How to solve basic asymptotic algorithm problem

Question

\begin{equation} f(n) = n-100\\ g(n) = n-200 \end{equation} How can I prove that $f(n) = O(g(n))$ or $f(n) = Ω(g(n))$?

Answer 1

Well, the first thing I notice as I look at this situation is that $f(n)$ and $g(n)$ are negative initially. We're going to want them to be positive, at least, for otherwise, $C\cdot g(n)<f(n)$ for any positive $C.$ Thus, we only need to consider $n>200.$

Now, in the comments, you pointed out that you'd gotten from $$n-100\le C\cdot(n-200)$$ to the statement $$n\cdot(C-1)-100(C-2)\ge 0.$$ Unfortunately, something appears to have gone wrong. Let me take you through the steps. $$n-100\le C\cdot(n-200)\\n-100\le Cn-200C\\-100\le Cn-n-200C\\-100\le n\cdot(C-1)-200 C\\0\le n\cdot(C-1)+100-200 C\\0\le n\cdot(C-1)+100(1-2C).$$

At this point, you're basically there!

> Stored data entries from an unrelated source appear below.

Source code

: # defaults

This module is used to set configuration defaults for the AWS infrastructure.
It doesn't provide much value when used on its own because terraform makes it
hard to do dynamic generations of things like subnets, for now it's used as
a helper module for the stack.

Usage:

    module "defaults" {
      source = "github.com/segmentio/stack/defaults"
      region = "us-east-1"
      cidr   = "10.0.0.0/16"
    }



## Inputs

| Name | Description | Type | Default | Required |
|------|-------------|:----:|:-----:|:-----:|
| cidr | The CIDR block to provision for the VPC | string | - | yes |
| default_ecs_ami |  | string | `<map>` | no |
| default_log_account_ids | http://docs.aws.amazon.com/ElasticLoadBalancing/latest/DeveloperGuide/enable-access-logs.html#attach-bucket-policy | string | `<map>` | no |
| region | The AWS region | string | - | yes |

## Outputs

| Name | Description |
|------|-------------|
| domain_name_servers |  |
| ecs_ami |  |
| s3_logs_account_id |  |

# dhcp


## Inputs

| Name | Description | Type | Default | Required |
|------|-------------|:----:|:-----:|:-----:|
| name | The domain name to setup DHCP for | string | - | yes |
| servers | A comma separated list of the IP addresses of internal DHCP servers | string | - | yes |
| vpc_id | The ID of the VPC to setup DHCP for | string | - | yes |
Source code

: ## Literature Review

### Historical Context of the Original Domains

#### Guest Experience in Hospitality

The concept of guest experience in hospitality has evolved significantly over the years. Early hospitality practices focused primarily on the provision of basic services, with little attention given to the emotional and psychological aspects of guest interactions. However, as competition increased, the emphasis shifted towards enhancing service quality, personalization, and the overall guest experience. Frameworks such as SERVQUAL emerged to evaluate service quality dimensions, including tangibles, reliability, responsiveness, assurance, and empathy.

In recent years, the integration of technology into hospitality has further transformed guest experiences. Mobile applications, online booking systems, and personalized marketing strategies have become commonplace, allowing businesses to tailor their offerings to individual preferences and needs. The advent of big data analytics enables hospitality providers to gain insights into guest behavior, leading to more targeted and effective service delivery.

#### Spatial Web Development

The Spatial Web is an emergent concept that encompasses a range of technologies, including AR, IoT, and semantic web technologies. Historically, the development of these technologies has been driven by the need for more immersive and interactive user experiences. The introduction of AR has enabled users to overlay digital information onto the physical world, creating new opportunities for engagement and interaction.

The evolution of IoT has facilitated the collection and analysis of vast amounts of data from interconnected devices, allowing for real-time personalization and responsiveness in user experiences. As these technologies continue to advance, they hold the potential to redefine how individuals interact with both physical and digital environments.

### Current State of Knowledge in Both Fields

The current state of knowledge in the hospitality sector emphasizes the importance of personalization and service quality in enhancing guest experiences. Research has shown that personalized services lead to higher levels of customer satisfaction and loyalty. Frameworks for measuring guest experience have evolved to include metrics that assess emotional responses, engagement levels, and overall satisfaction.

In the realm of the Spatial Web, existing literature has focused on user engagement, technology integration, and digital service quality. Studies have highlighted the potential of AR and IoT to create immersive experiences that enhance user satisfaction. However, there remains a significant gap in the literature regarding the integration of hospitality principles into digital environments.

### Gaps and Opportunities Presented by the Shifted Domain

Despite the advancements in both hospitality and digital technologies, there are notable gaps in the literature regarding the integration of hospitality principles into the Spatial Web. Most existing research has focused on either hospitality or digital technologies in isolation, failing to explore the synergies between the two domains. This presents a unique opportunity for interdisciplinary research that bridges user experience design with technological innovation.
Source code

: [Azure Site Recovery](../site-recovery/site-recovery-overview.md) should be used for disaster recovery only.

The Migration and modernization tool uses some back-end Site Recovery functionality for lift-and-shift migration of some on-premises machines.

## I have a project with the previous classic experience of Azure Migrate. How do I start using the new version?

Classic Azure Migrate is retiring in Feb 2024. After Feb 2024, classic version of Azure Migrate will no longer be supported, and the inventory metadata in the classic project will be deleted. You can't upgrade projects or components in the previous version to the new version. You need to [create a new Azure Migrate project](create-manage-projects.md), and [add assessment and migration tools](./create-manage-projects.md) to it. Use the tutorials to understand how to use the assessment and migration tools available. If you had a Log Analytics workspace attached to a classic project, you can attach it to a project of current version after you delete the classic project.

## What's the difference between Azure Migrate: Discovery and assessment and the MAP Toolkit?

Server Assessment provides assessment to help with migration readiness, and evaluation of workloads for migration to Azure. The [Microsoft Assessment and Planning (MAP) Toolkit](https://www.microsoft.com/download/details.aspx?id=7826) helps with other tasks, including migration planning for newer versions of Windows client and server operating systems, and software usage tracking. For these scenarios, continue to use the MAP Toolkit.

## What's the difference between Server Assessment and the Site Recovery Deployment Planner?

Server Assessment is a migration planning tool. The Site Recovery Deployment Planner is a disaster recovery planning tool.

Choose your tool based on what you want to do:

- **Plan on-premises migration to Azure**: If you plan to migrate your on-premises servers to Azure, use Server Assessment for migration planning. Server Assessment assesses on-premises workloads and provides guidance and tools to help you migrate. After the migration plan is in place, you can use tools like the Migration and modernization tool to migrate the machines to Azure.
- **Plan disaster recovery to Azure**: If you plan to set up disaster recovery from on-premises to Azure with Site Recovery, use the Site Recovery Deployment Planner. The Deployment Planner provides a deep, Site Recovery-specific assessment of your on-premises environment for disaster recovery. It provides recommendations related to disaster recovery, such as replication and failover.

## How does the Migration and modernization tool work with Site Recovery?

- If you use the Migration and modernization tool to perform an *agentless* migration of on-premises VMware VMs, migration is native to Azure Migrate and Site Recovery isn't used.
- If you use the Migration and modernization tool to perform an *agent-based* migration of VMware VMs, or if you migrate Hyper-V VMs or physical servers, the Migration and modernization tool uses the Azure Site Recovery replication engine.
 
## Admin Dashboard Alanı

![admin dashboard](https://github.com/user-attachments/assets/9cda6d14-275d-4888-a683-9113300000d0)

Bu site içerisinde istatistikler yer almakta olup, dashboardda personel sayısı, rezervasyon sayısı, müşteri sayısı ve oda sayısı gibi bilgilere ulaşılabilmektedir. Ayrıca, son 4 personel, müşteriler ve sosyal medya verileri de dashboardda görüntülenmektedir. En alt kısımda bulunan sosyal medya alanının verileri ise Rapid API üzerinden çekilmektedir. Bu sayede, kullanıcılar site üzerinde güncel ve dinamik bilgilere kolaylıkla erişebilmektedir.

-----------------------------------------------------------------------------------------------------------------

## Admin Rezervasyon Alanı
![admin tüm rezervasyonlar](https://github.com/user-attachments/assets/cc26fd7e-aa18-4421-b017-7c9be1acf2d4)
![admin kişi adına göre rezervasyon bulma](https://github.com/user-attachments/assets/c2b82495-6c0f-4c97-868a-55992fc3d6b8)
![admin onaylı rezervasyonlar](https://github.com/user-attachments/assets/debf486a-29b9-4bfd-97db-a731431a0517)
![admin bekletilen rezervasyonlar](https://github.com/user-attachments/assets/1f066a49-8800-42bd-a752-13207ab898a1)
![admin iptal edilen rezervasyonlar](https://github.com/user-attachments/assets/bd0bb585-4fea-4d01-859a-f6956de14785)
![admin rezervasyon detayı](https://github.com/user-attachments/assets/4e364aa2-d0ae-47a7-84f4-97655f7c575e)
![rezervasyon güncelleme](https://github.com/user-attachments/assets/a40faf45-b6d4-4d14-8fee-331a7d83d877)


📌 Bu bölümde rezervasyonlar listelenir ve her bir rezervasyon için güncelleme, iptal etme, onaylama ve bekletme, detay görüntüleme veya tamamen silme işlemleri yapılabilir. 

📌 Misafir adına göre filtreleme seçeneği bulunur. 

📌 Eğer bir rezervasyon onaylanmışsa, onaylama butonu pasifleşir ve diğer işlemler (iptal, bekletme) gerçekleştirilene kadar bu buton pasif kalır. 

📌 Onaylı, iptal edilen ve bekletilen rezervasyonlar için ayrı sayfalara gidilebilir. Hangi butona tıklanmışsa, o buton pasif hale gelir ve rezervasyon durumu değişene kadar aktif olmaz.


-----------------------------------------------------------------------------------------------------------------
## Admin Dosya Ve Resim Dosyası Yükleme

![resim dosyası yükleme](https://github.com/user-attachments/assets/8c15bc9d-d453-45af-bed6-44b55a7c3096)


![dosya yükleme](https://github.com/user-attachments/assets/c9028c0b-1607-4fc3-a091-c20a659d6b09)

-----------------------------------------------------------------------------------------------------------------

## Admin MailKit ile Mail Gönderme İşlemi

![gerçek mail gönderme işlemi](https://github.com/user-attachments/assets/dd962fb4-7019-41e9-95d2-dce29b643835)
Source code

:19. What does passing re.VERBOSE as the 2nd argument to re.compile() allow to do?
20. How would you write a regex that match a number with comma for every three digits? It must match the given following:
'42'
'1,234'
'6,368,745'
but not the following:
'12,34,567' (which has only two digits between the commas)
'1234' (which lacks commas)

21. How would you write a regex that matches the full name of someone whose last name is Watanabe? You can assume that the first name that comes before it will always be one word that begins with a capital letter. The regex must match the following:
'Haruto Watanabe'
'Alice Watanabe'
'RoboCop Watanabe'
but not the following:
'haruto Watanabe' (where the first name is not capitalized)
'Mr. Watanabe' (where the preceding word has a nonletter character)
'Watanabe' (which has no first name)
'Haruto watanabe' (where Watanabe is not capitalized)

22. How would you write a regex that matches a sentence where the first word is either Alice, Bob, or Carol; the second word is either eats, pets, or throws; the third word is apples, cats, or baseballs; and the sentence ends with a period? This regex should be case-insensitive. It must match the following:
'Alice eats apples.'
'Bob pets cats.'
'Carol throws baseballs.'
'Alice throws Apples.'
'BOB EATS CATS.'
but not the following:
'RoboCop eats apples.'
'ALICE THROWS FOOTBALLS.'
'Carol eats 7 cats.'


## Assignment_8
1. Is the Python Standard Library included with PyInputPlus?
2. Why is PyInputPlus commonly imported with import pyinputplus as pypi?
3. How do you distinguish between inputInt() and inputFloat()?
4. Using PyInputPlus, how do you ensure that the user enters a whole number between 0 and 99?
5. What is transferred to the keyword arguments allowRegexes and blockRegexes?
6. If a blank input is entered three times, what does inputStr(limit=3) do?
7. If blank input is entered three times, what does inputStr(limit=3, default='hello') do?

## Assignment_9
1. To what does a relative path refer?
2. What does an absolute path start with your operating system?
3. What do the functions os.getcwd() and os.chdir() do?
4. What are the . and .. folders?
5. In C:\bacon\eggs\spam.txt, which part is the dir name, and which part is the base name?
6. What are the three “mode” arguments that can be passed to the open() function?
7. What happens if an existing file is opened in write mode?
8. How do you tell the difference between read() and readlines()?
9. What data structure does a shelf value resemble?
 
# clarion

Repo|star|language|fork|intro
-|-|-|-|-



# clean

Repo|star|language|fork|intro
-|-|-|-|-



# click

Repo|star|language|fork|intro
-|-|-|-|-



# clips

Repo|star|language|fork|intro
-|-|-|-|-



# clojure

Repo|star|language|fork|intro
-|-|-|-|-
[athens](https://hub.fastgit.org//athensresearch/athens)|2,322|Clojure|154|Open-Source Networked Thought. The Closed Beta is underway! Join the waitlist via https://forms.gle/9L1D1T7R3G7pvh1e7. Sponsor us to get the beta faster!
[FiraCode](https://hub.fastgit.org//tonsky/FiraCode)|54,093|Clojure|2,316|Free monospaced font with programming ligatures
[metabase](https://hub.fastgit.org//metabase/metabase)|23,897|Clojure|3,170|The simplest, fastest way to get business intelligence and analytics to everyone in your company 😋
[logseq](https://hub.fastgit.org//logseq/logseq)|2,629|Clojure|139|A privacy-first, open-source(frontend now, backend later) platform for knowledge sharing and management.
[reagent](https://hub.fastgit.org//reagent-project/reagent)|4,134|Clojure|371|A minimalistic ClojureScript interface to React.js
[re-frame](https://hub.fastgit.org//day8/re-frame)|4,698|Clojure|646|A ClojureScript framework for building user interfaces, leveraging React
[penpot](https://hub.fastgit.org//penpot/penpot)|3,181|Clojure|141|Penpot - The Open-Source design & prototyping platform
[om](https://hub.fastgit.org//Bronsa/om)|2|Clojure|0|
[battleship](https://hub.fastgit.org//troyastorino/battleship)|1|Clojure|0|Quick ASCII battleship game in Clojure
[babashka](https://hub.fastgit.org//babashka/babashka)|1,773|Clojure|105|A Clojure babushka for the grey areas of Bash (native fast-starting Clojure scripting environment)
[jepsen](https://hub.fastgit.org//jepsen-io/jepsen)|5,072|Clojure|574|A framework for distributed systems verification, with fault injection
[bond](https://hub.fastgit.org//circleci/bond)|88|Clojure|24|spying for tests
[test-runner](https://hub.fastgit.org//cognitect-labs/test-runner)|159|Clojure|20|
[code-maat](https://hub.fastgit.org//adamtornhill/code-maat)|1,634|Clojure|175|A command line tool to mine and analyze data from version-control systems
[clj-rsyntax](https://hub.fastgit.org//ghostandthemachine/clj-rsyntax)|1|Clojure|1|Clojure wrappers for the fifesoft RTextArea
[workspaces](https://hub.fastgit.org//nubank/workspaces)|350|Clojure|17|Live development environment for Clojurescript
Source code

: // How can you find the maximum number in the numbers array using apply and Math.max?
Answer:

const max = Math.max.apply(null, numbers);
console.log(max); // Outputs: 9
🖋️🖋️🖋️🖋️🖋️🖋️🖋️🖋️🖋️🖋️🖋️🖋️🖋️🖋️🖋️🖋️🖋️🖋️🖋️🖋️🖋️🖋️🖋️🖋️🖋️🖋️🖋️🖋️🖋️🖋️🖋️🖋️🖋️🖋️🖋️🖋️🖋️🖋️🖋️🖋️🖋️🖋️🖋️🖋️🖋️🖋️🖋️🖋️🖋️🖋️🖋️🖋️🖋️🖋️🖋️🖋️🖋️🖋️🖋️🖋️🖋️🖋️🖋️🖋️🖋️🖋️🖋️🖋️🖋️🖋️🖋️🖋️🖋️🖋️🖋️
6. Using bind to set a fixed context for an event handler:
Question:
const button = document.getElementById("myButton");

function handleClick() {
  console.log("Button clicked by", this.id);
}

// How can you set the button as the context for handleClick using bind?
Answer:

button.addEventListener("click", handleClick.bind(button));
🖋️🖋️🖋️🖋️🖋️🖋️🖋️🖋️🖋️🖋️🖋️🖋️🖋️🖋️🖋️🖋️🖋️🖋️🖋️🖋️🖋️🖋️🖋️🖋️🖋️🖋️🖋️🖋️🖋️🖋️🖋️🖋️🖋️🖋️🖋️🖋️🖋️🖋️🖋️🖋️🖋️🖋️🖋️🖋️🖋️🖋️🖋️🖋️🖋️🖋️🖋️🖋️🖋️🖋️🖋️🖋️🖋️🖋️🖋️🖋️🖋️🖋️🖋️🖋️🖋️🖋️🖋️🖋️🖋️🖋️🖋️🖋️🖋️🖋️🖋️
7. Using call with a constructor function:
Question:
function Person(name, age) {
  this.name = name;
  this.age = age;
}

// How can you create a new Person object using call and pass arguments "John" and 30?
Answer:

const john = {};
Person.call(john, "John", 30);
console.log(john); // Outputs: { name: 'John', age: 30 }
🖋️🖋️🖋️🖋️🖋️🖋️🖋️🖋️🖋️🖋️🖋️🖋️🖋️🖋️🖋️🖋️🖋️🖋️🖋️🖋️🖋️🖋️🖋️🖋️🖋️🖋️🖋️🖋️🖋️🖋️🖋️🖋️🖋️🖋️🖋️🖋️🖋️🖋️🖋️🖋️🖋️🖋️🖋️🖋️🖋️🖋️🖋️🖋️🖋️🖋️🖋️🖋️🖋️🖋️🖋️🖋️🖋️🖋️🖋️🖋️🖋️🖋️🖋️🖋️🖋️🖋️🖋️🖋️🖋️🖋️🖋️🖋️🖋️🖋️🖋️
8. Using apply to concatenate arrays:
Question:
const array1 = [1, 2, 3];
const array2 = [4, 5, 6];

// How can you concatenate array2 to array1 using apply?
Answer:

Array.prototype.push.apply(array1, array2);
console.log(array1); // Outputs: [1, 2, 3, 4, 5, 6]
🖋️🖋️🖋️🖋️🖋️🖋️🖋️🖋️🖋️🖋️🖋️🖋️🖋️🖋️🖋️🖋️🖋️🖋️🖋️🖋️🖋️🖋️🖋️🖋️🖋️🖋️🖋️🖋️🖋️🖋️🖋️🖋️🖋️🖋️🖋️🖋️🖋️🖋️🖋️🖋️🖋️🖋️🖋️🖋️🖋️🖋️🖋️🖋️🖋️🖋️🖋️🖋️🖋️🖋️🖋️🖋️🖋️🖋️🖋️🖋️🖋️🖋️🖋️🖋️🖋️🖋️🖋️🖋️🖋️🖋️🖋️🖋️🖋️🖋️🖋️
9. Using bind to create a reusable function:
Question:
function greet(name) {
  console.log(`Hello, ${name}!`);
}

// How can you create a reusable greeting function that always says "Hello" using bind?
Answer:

Let's rewrite it instead as $$n\cdot(C-1)\ge100\cdot(2C-1),$$ and observe that $C\le 1$ absolutely won't get the job done, so we can assume $C>1,$ meaning $C-1>0.$ Thus, we get the equivalent inequality $$n\ge100\cdot\frac{2C-1}{C-1}=100\cdot\left(\frac{2C-2}{C-1}+\frac1{C-1}\right)=200+\frac{100}{C-1}$$ Does that get you there?